The woman in the group said, “My boss sent me here because I couldn’t talk people into two months’ worth of suntan sessions. We live in St. Augustine, by God! Who needs suntan sessions?”
I said, “Eeny-meeny-miney-moe,” and went around until it ended with the guy next to me. “You start.”
It was worthless. Every salesperson said something that would’ve cost money—free cars for every American, free groceries, obligatory armed service. One guy said, “To make the world a better place I’m thinking maybe we could all move to space stations and live above it all.” He sold air purifiers door-to-door.
I wrote down every suggestion on the lined memo pad provided in each participant’s packet. When it got to my turn I said, “The world would be a different and better place without mandatory motivational speeches to attend.” My team members stared as if I’d piped up about how Jesus was a gay man who couldn’t decide which of the twelve disciples to date seriously.
“That’s just plain mean-spirited,” said a man who sold a cleansing agent called Scour Power. “Go with the flow, man.
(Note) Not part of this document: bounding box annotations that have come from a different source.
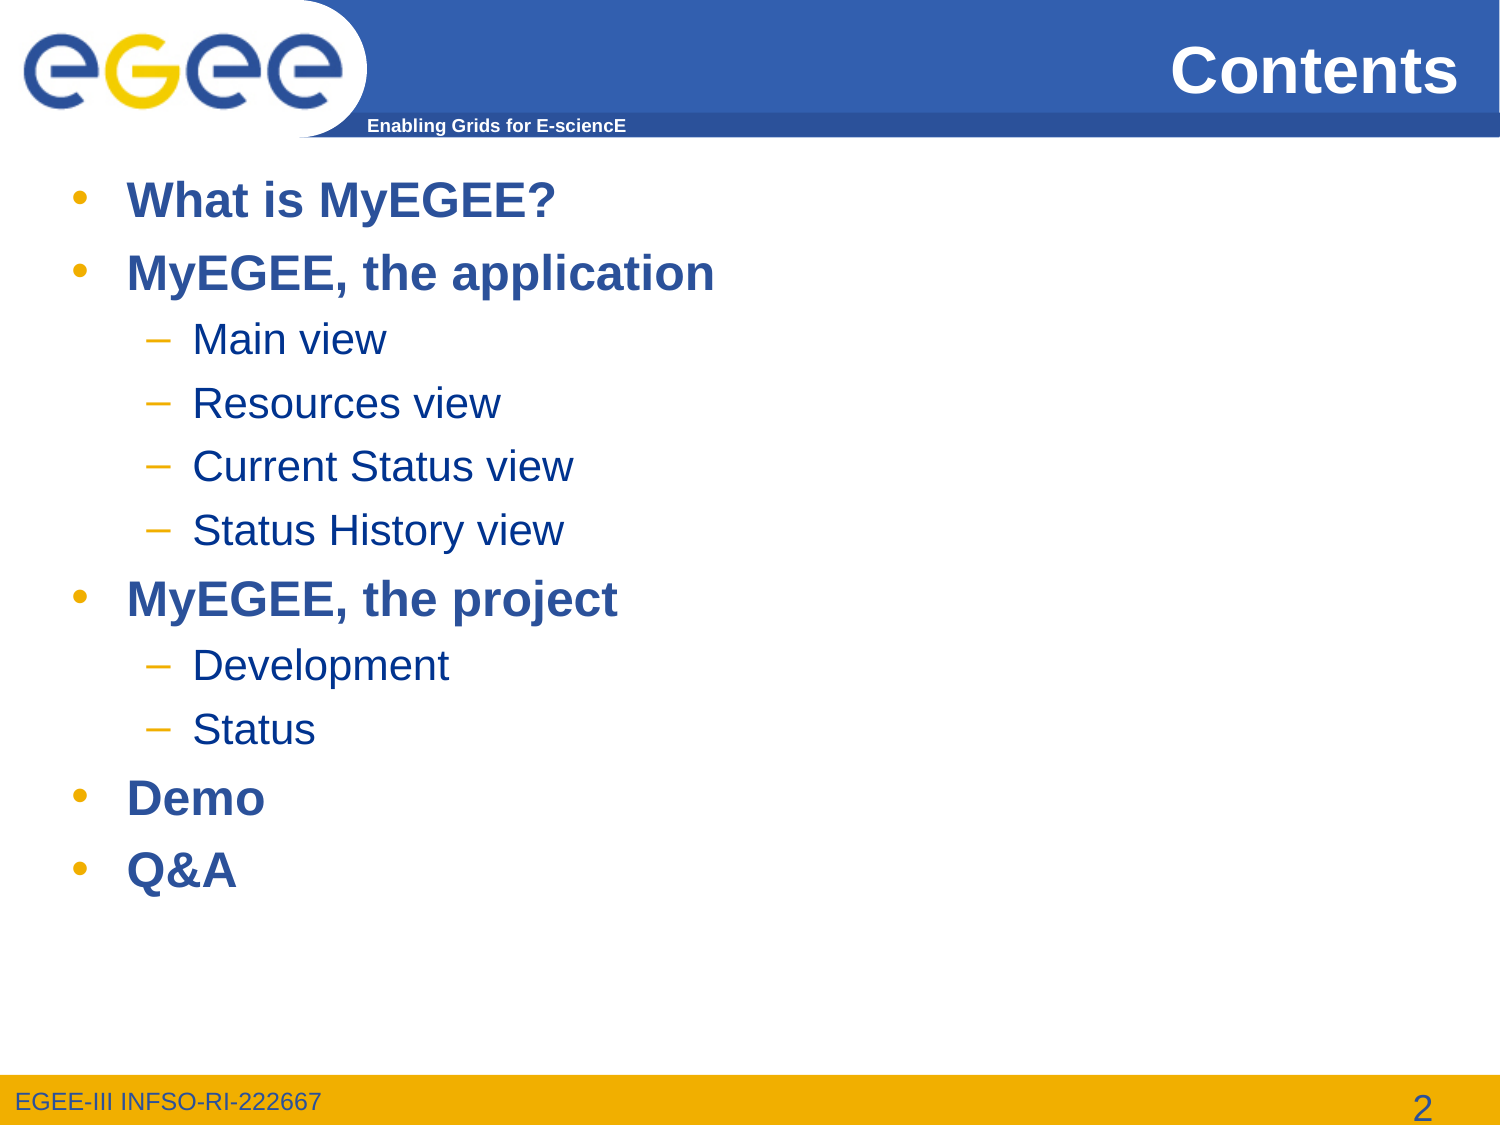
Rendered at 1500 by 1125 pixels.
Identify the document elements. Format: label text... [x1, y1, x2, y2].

title Contents [369, 10, 1475, 124]
list What is MyEGEE? MyEGEE, the application Main view Resources view Current Status view Status History view MyEGEE, the project Development Status Demo Q&A [56, 159, 1466, 1051]
picture [18, 30, 349, 112]
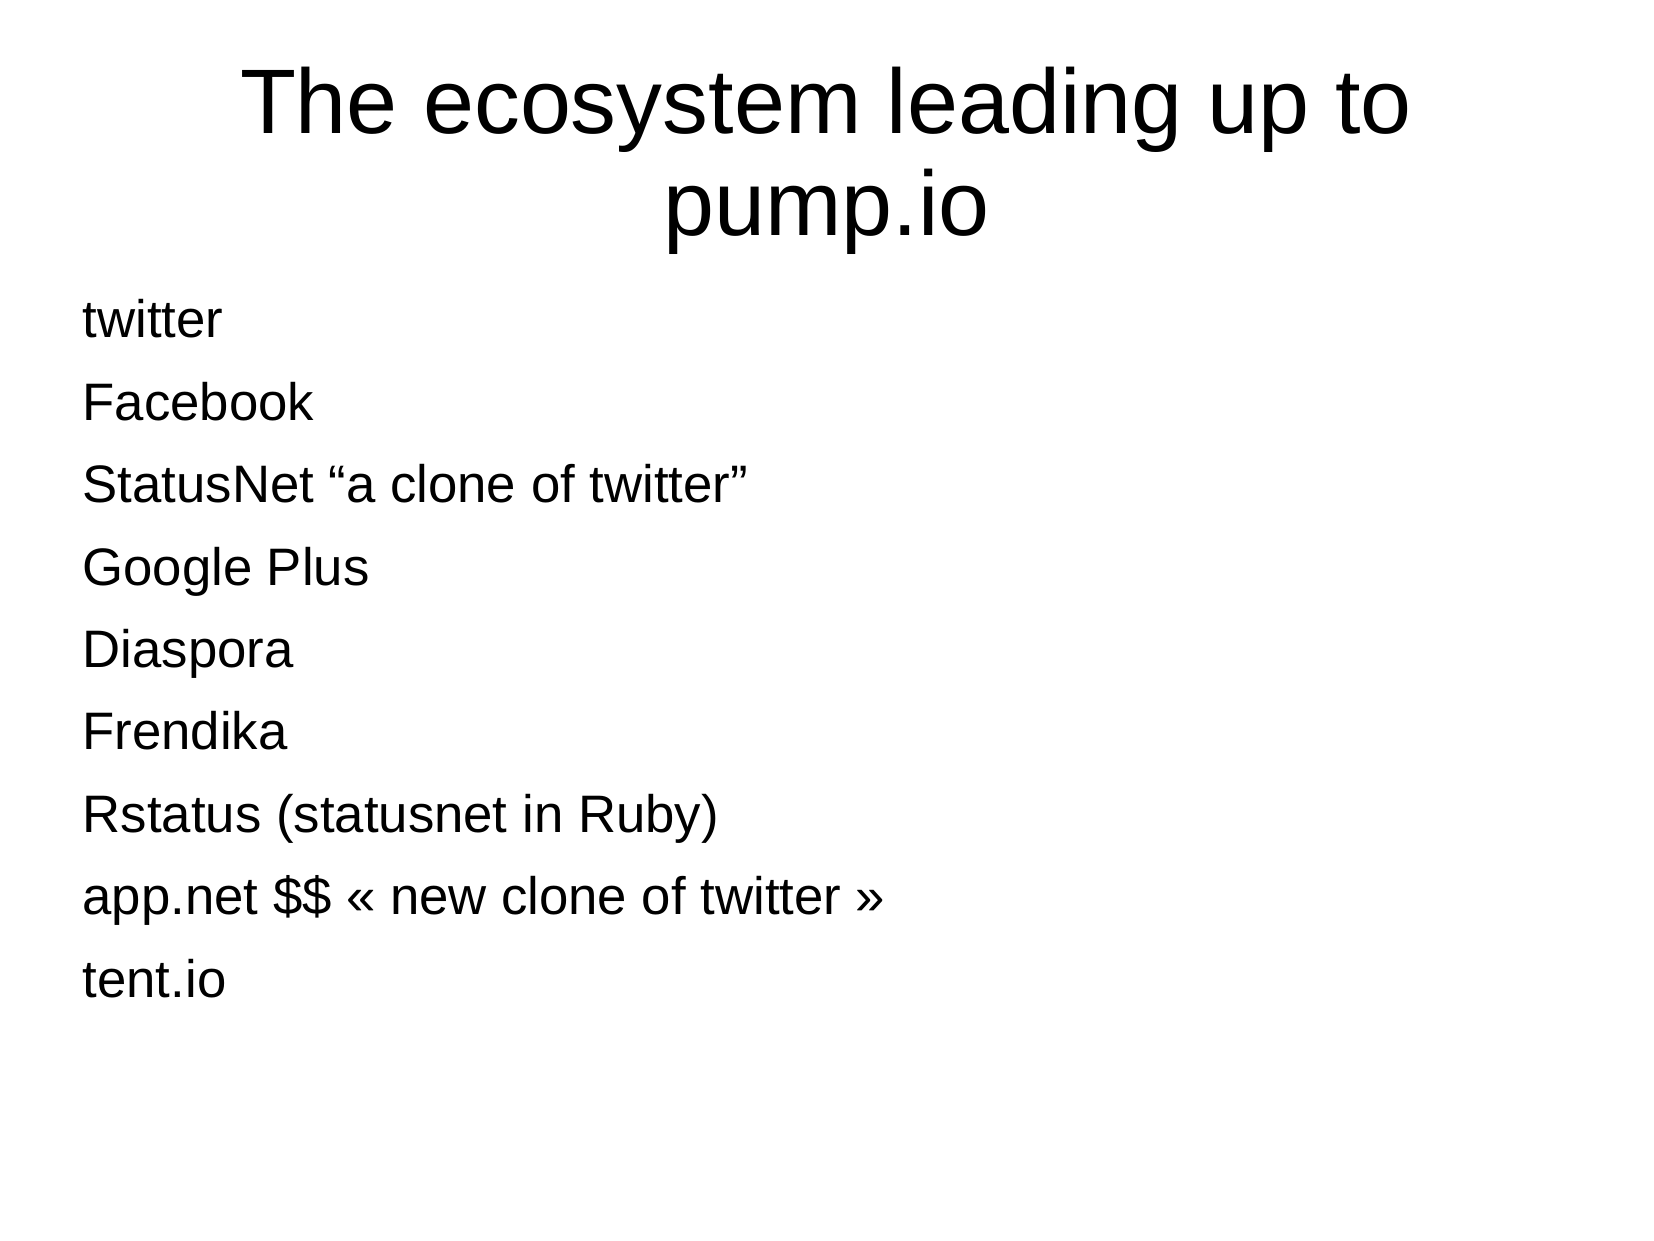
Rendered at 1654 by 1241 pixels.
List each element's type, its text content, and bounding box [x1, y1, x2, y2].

list twitter Facebook StatusNet “a clone of twitter” Google Plus Diaspora Frendika Rstatus (statusnet in Ruby) app.net $$ « new clone of twitter » tent.io [82, 290, 1538, 1010]
title The ecosystem leading up to pump.io [82, 49, 1571, 257]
Do you know how lucky you are to be able to spend a day not knocking on doors?”
I stood up and looked at Lorene’s father onstage. I yelled out, “It would be a better world if we wouldn’t have to go to motivational speeches, man. It would be a better world if parents could understand that their children cry out for help in ways unknown to the live-bearing population.” It just came to me. I nodded twice hard, turned, and walked out of the room all slumpy and boneless, as if I wore a pimp’s costume.
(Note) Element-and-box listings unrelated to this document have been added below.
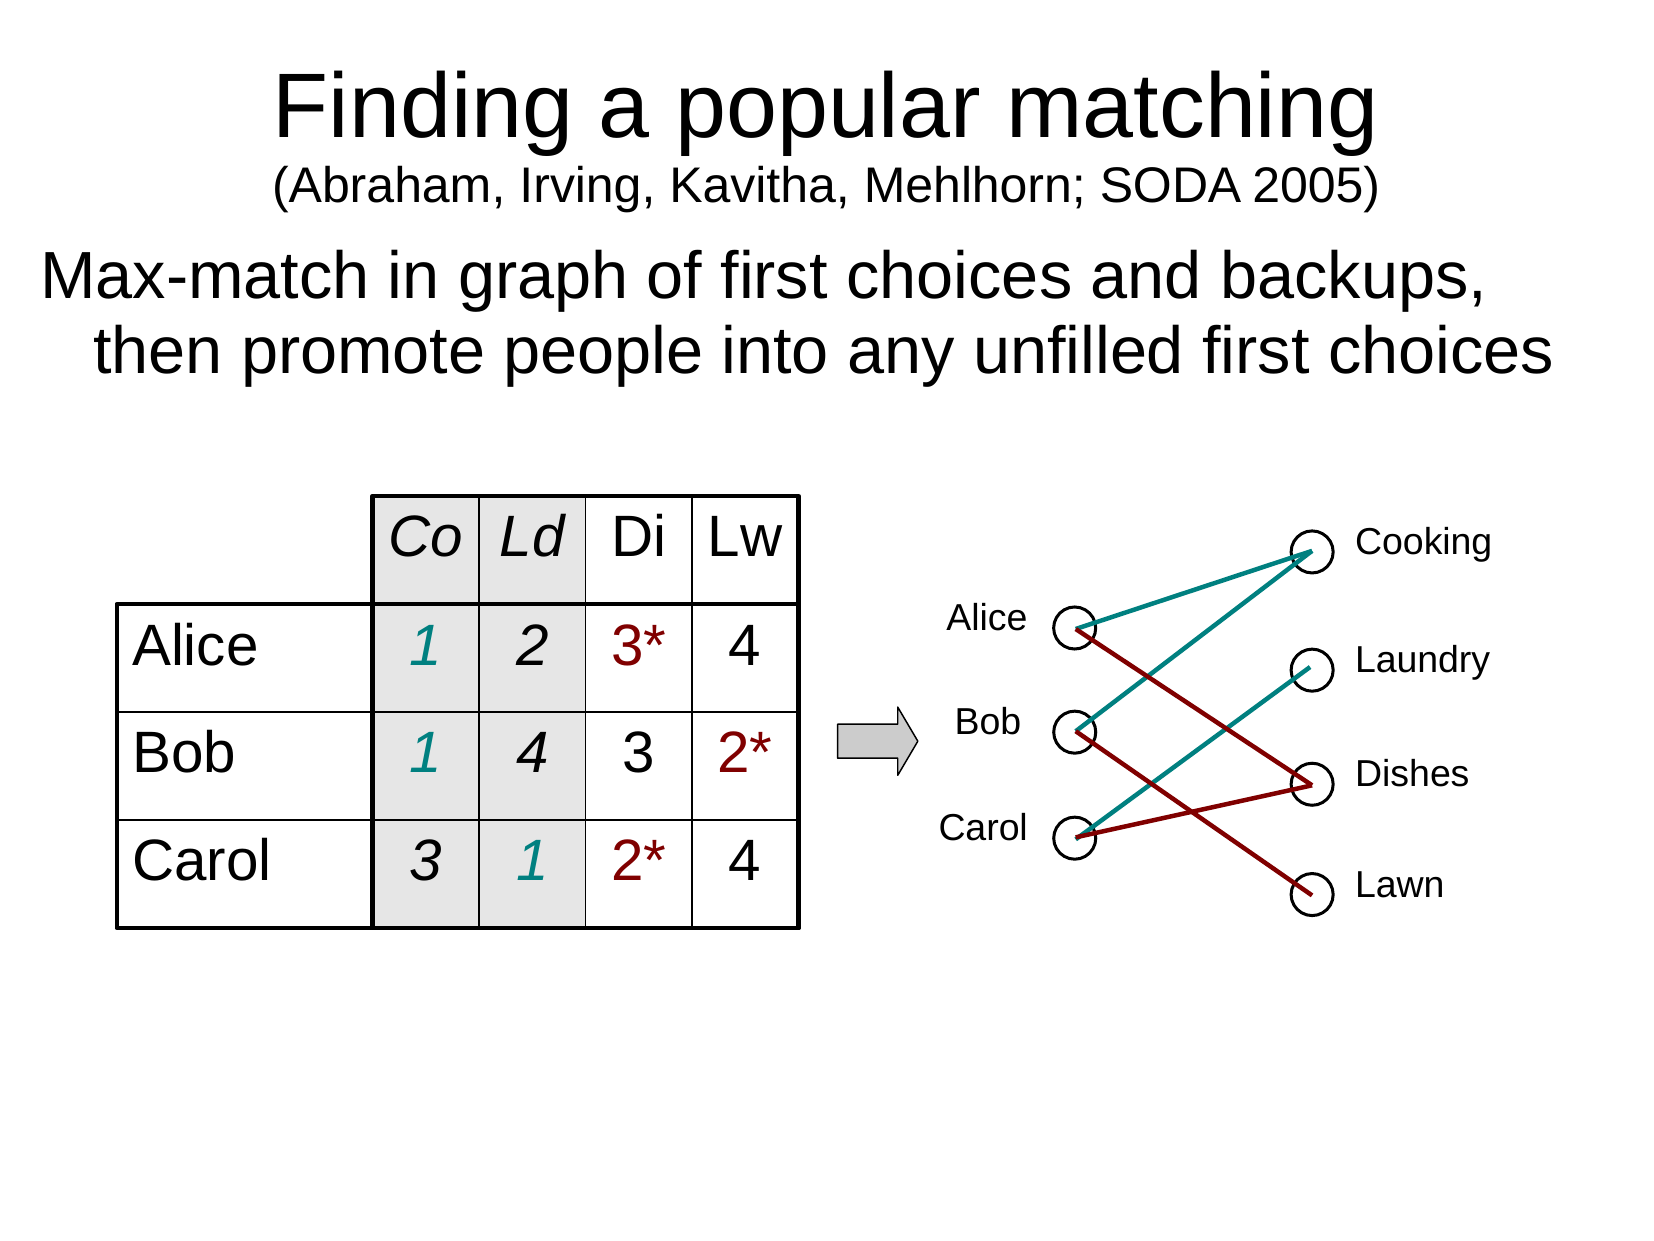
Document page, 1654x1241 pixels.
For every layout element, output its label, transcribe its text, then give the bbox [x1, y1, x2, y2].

text_box Carol [119, 820, 370, 926]
text_box Carol [921, 797, 1053, 873]
text_box 4 [691, 606, 796, 711]
text_box 3 [585, 712, 691, 819]
text_box Alice [119, 606, 370, 711]
text_box 1 [478, 820, 585, 926]
text_box 1 [375, 606, 478, 711]
text_box Di [585, 498, 691, 602]
text_box Alice [929, 586, 1053, 663]
text_box 2* [585, 820, 691, 926]
text_box 2* [691, 712, 796, 819]
text_box Co [375, 498, 478, 602]
text_box 3 [375, 820, 478, 926]
text_box 3* [585, 606, 691, 711]
text_box [837, 707, 918, 776]
text_box Cooking [1338, 510, 1525, 586]
text_box Bob [937, 691, 1053, 767]
list Max-match in graph of first choices and backups, then promote people into any unfilled first choices [22, 238, 1631, 1226]
text_box Bob [119, 712, 370, 819]
text_box Laundry [1338, 629, 1525, 705]
text_box 4 [691, 820, 796, 926]
text_box Lawn [1338, 853, 1525, 929]
text_box Dishes [1338, 743, 1525, 819]
text_box 4 [478, 712, 585, 819]
text_box 1 [375, 712, 478, 819]
text_box 2 [478, 606, 585, 711]
text_box Lw [691, 498, 796, 602]
title Finding a popular matching (Abraham, Irving, Kavitha, Mehlhorn; SODA 2005) [0, 0, 1654, 279]
text_box Ld [478, 498, 585, 602]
LORENE SAID, “I’M not ragging on your car or anything, but it would be nice to have a convertible right now.” I’d gone back up to the Ramada bar, taken the scarred woman by the hand, and led her outside. We drove to the Halibut Inn.
“When you first sat down next to me at nine o’clock this morning, did you intentionally show me your crotch? I want to know. It doesn’t matter if you did or didn’t. What I’m thinking is, a person with a, well, blemish of some sort might subconsciously redirect another person’s line of sight. I’m trying to figure some things out about the human condition.”
Lorene adjusted the passenger-side mirror in a way that allowed me to see only the roadside ditch clearly. “We couldn’t rob banks when I was in the gang. It was too easy for a witness to give clear descriptions. What we did, though, was hang out down in Beverly Hills and find ways to fuck movie stars. Men or women. I can give you a list of leading men to character actors to sitcom women who will never forget me. I’m etched in their minds, so to speak.”
I got behind a slow-moving truck with WORLD’S LARGEST ALLIGATOR printed on the tailgate. I didn’t switch lanes and pass it. “What?”
Lorene studied strip malls. She kept her face turned away from me. “Listen. I met a man who opened a New Age bookstore. He had this big gay-and-lesbian section. He had an entire wall of books on holistic healing, and another on how to garden without using any pesticides or insecticides. This was in New Mexico. You’d think that he’d’ve made a killing. This was in Santa Fe, where all those rich people come buy bad artwork to fill the walls of their new vacation homes up in Taos or wherever.”
I listened to Lorene, but what I really wanted to know was if the world’s largest alligator was in the back of the pickup truck. It was one of those wide-bed trucks with four tires on back. I wanted the alligator—which certainly had to curl itself in half if it was the world’s largest—to raise its head.
“He had a slew of those self-help books, from finding your inner child to finding your soul to finding your perfect mate. He had books on how to read tarot cards. You could even buy books on how to read crystal balls. There were books on discovering souls you didn’t even know that you had, like from past lives and whatnot. In the philosophy section he had everything from Plato to Shirley MacLaine.” The world’s-largest-alligator truck turned off Highway 10 toward the Regency Square Mall. I fucking followed it. “I want to see this thing,” I said. The truck pulled into a Citgo gas station.